Work instruction: Please extend the account of the 2015 Championnat romand des cuisiniers amateurs below, picking up right after its final sentence.

Source document Start Marker

Championnat romand des cuisiniers amateurs 2015

It was 7:45 in the morning on 21st November 2015 at Chavannes-de-Bogis (near Geneva) – it was still dark outside!

We were 8 finalists from 8 different places in the Suisse romande. We had no information about the final. All we knew was the meeting time, that a uniform would be provided with our own name on it and that one of us would be the winner. That’s all!

After meeting in front of Manor at Chavannes-de-Bogis, we moved to the Best Western hotel by car and changed into the uniforms, which made us look like proper chefs! Then we moved to the skating rink (?!) set up next to the hotel restaurant – not a kitchen.

Three judges were waiting for us there; they had been skating before we arrived, so they were hungry! This was to be the first cooking test: breakfast for the judges, which would add a maximum of 5 points (according to my poor memory) to each score in the impending cooking competition.

There were all sorts of breads, fruits, bacon, ham, eggs and some vegetables set out on a table, with a frying pan, electric cooker, a plate, and a set of cooking utensils. We needed to prepare a breakfast plate in 20 minutes. I was not at all prepared for this! I had thought we were just going to have breakfast together at the hotel.

After a hectic time we did have our breakfast there, then moved to the Manor, which was the main venue for the competition. The competition was in fact a tournament: to be the champion you needed to win in three different rounds.

For the first round we were separated into 4 pairs. All the pairs cooked at the same time, with the winners to go though to the next round.

The first round was a starter to be prepared in 30 minutes. We were required to use fresh lasagne and one protein ingredient: langoustine or pancetta (I think …). There was also a variety of ingredients in the refrigerator. I chose lasagne, pancetta, ricotta cheese, basil, parmesan cheese and chanterelles. It was real challenge for me to use pasta as a starter!

Luckily, I was able to go through to the next round. This consisted of a main dish, to be created in 45 minutes. The person who was paired with me in the first round helped me as my assistant. The main ingredient, which was hidden, was duck. I do cook duck, but it’s not common in Japan, so I don’t have many recipes.

We had to use this duck, two vegetables and one fruit, and then two ingredients for a sauce. We made a shopping list, and my “assistant” went to buy these ingredients from Manor. I chose duck, sprouts, parsnip, kaki (the fruit), then blueberry and sour cream for the sauce.

Now I was through to the very final round!

Now for the very last part of the competition, the grand final. We needed to prepare two dishes in 1 hour. We had to follow a recipe – down to the last detail – which was written in French!!!!! I was really afraid of such a thing. I had to concentrate very hard and read the words very carefully.

Fortunately it was an apple tart and I do read patisserie recipes in French. It was very simple, something I’ve baked many times, but we had to follow the recipe exactly!

What I regret most was that I couldn’t find a slicer that could slice very thinly. I did it by hand, but my hand was shaking, so it was a mess.

We could also use any of the ingredients in the refrigerator, where there was a lot of variety left over from the previous rounds. (If we wanted something extra we were allowed to go and buy it, but the shopping time would be counted as part of the total cooking time!)

The other hidden ingredient was a red fish. Again, I couldn’t find a utensil (tweezers!) for picking out the fish bones. It was impossible with a small knife in such a short time. I finally decide to cut out the main bony part and then made two fillets.

Source document End Marker
Source data Start Marker

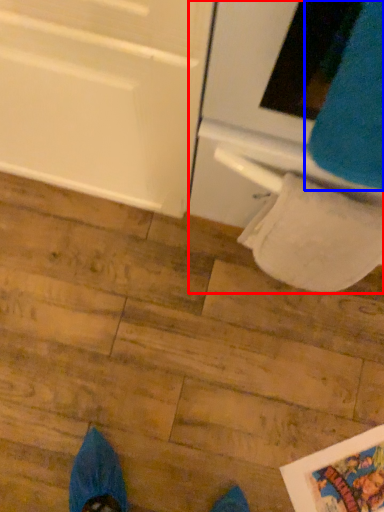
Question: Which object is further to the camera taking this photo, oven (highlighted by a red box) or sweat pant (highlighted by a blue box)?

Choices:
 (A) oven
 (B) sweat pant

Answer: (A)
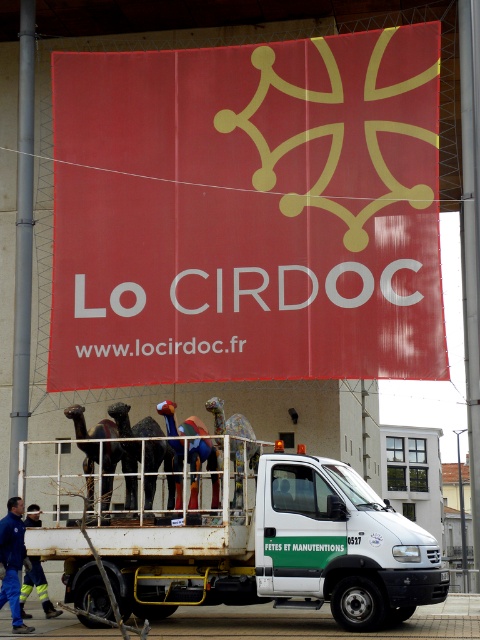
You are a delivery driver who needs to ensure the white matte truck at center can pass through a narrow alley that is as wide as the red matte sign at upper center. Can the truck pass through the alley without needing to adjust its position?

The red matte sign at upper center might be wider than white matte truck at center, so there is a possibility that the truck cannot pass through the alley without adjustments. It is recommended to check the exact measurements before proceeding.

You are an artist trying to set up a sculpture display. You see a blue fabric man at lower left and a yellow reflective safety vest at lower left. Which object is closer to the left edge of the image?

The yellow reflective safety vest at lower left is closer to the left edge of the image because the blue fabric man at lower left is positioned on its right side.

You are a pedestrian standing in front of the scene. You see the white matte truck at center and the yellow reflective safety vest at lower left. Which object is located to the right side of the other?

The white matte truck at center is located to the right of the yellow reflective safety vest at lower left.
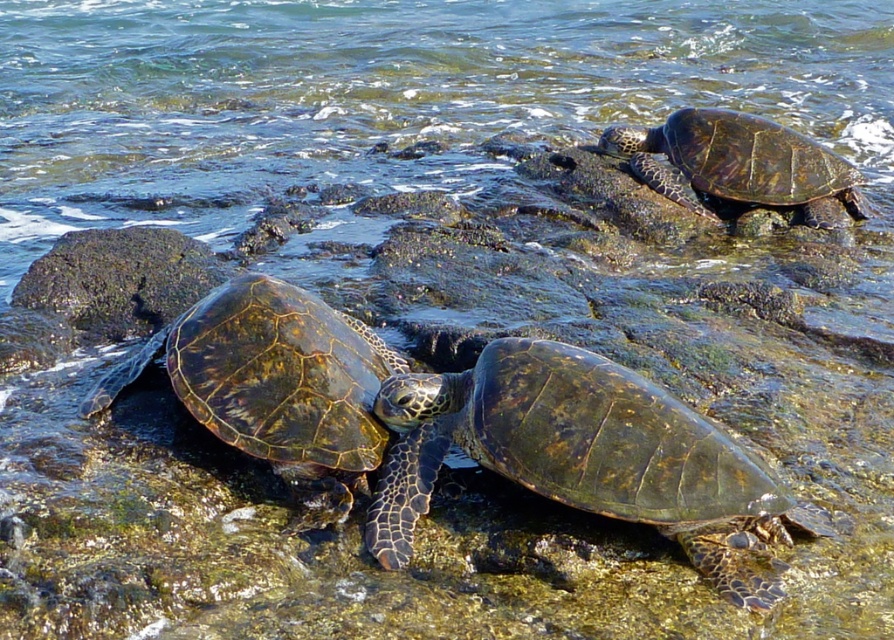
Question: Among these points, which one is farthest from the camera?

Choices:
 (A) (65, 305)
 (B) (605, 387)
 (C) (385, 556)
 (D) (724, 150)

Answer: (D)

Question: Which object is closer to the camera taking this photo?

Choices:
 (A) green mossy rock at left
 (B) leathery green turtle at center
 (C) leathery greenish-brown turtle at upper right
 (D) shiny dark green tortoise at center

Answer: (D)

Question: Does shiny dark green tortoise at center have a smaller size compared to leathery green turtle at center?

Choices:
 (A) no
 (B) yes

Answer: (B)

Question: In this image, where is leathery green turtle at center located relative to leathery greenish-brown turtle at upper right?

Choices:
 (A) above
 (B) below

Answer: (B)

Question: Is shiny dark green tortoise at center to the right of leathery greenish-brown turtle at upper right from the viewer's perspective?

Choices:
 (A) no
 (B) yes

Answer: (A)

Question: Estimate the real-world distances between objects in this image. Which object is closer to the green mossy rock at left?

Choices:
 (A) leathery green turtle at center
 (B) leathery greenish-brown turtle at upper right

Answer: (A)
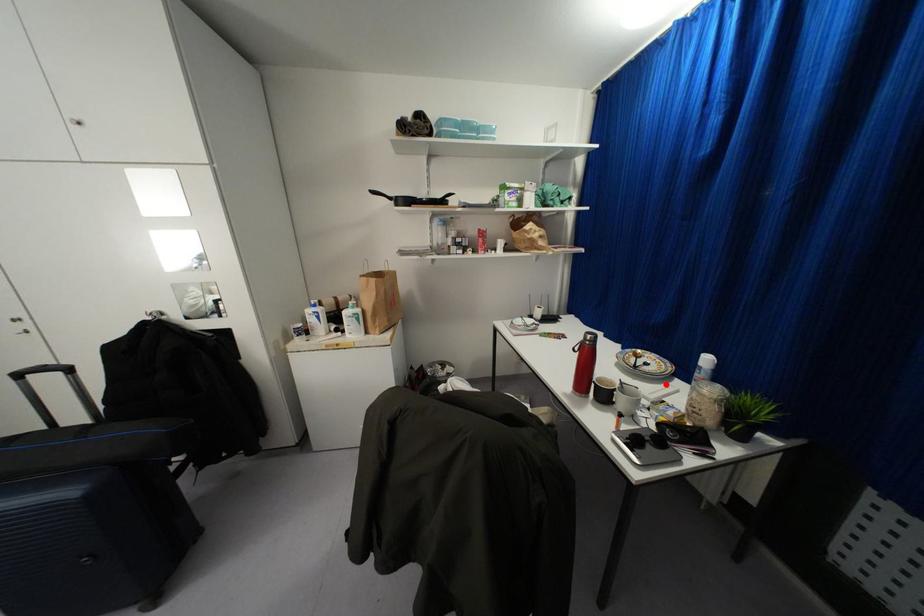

Source data End Marker
Source data Start Marker

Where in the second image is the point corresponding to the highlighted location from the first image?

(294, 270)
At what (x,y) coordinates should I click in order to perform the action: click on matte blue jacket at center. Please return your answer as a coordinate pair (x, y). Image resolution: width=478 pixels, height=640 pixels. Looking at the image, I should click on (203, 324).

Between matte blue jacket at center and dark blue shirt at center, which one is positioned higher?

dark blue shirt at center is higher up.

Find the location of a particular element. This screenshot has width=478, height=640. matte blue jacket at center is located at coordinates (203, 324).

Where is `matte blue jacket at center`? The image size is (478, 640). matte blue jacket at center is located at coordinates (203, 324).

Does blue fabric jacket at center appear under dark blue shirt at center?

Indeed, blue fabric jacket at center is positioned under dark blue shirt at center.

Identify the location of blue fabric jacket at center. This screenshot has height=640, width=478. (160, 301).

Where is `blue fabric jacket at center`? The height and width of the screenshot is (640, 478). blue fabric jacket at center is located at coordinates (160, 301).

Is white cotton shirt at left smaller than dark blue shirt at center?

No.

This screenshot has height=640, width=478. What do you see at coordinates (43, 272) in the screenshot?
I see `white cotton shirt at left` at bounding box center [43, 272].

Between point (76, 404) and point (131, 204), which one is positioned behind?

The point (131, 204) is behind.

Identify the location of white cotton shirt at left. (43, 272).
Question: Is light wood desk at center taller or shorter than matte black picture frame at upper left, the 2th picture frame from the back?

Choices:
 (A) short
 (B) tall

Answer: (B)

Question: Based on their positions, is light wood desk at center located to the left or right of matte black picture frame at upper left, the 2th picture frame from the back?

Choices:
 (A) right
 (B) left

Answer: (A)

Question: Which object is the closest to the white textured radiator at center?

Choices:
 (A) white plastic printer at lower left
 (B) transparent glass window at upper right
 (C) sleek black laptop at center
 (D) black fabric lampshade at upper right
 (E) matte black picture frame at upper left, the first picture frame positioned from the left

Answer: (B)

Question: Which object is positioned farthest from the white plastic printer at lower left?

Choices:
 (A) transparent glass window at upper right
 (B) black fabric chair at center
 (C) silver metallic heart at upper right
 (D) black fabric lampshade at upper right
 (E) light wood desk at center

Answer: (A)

Source data End Marker
Source data Start Marker

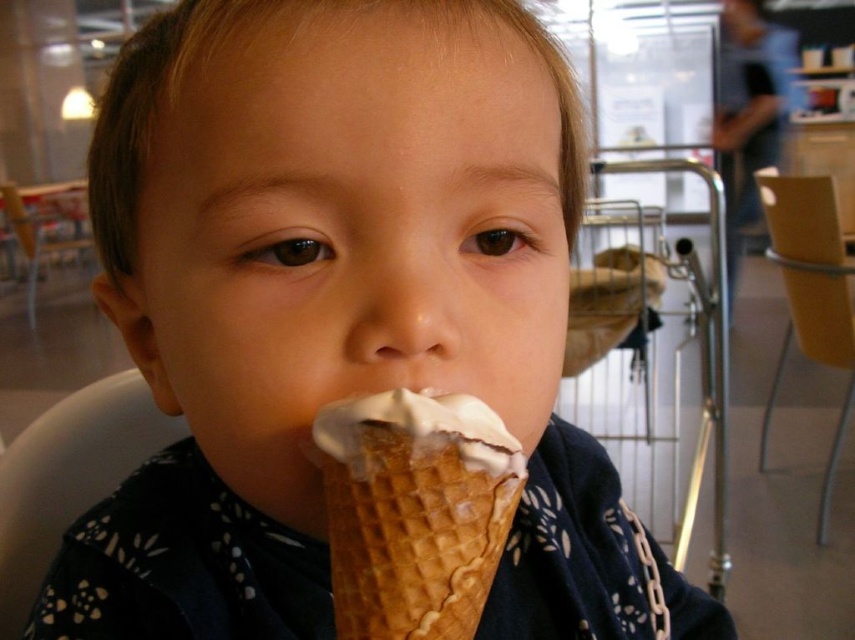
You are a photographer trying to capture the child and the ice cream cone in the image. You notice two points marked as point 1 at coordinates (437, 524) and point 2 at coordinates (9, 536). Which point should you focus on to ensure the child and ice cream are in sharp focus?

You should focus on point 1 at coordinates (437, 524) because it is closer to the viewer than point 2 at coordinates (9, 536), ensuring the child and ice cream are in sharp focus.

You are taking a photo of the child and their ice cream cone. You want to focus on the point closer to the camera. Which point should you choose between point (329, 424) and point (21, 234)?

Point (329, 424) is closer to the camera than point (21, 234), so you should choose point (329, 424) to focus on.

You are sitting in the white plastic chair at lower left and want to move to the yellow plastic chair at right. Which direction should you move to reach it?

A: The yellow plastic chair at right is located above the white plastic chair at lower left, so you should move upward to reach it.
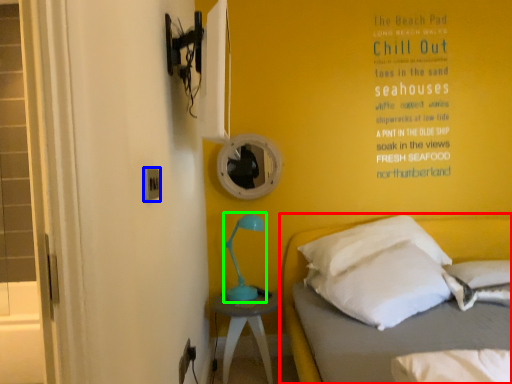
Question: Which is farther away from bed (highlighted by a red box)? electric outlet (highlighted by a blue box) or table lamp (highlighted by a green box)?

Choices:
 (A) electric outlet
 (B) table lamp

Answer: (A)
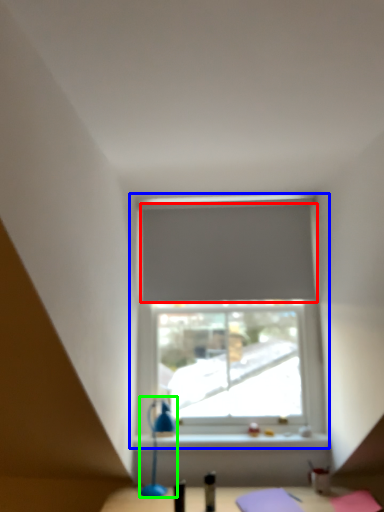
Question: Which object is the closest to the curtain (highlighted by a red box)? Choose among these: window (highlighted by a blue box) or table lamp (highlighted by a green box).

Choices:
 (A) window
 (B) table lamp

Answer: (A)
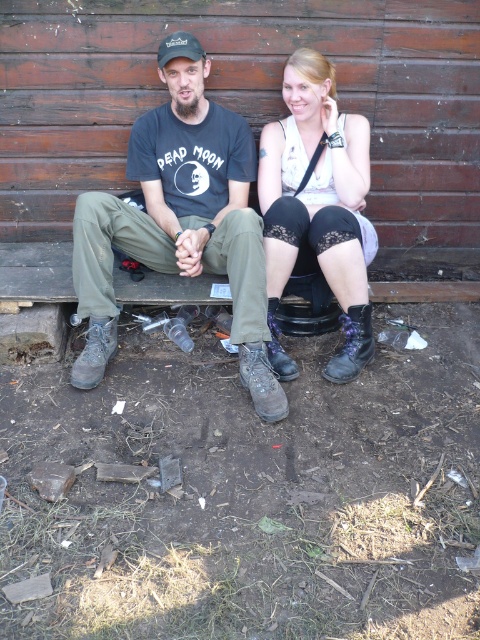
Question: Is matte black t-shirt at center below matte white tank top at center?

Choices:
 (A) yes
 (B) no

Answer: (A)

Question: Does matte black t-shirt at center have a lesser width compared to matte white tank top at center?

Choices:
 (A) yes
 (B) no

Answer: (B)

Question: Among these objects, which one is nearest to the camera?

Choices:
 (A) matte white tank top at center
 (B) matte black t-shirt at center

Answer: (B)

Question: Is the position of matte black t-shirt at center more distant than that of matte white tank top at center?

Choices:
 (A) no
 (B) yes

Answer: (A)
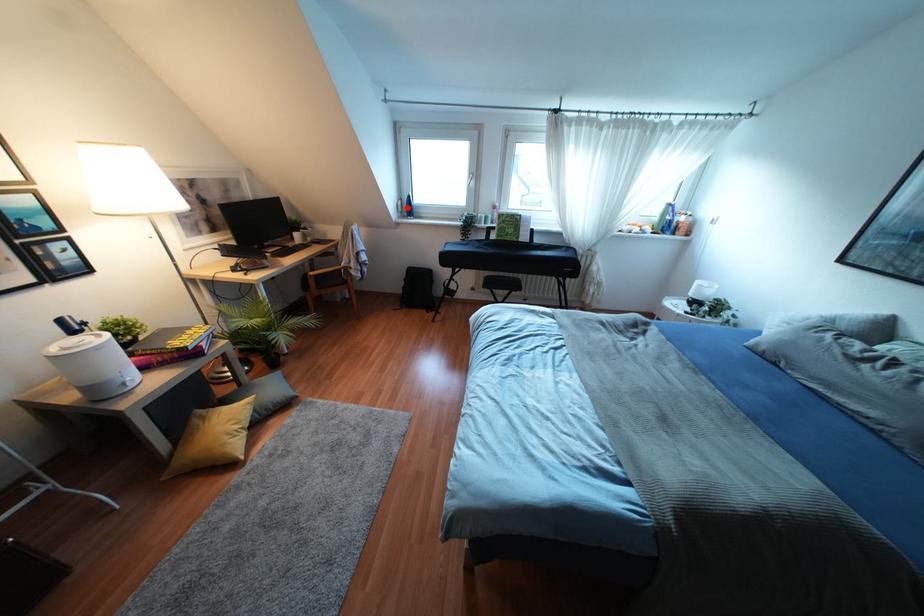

Source data End Marker

Task response:
I used the fish, dried tomato, sprouts, rocket leaves and onion. I cooked tempura as one side dish. This could have been risky (because tempura is very simple but a small mistake is a disaster), but it could also be an advantage as a “distinguished” garnish. I took the risk, and it turns out that was the right thing to do.

It was a hard final for me. I was not happy with my fish dish, but it was my very best effort in the limited time and under stress. And of course I was very happy to be able to get to the last part of the competition as a finalist!

Finally, I could hold the winning trophy. How lucky I was to be among such great finalists! They were all fantastic. I learned many things from their cooking.

I was delighted to win, but also made very happy by the kindness of so many people at this event.

All three judges were very kind, but while they were judging and tasting the dishes they had kept poker faces all the time, which made us even more nervous. These are professional judges!

Thank you to all the candidates, organisers, judges, the audience, my friends who came to see and support me at the final, my friends who have listened to me – about cooking and about this competition – then testing my food, and to my family in Japan.

To my family here in Switzerland:

Akiko - at home in my kitchen

I cook every day for you at home, but if you didn’t eat it, I wouldn’t have been in this final! I’m sure it’s not always your favourite food, and I might often cook an awful meal, but you always eat it. (Hmm – maybe you have no choice!) So thanks again to my family.

The 2016 edition might be your turn! My experience started with the courage to press the Enter key on the PC keyboard to send the registration form. Then I had luck! I took a phone call – which I often haven’t been doing recently (because of so many advertising calls). And that was the start of my great experience.

It was a great opportunity and experience for me. I had been thinking about writing a blog for a long time. I had been starting to go forward slowly, feeling very nervous, but this competition encouraged me and pushed me to act. People accepted and enjoyed my meals! The dishes I cooked at the competition might not be the same as I cook normally at home, but they were all based on my ordinary cooking, and luckily they met with success. So I believe there are people who want to learn Japanese home-style cooking.

I hope you enjoyed my story about this competition. Here are the links to the competition website and Facebook page. You can sign up for the competition in 2016. My challenge is over … now it’s your turn! Go for it!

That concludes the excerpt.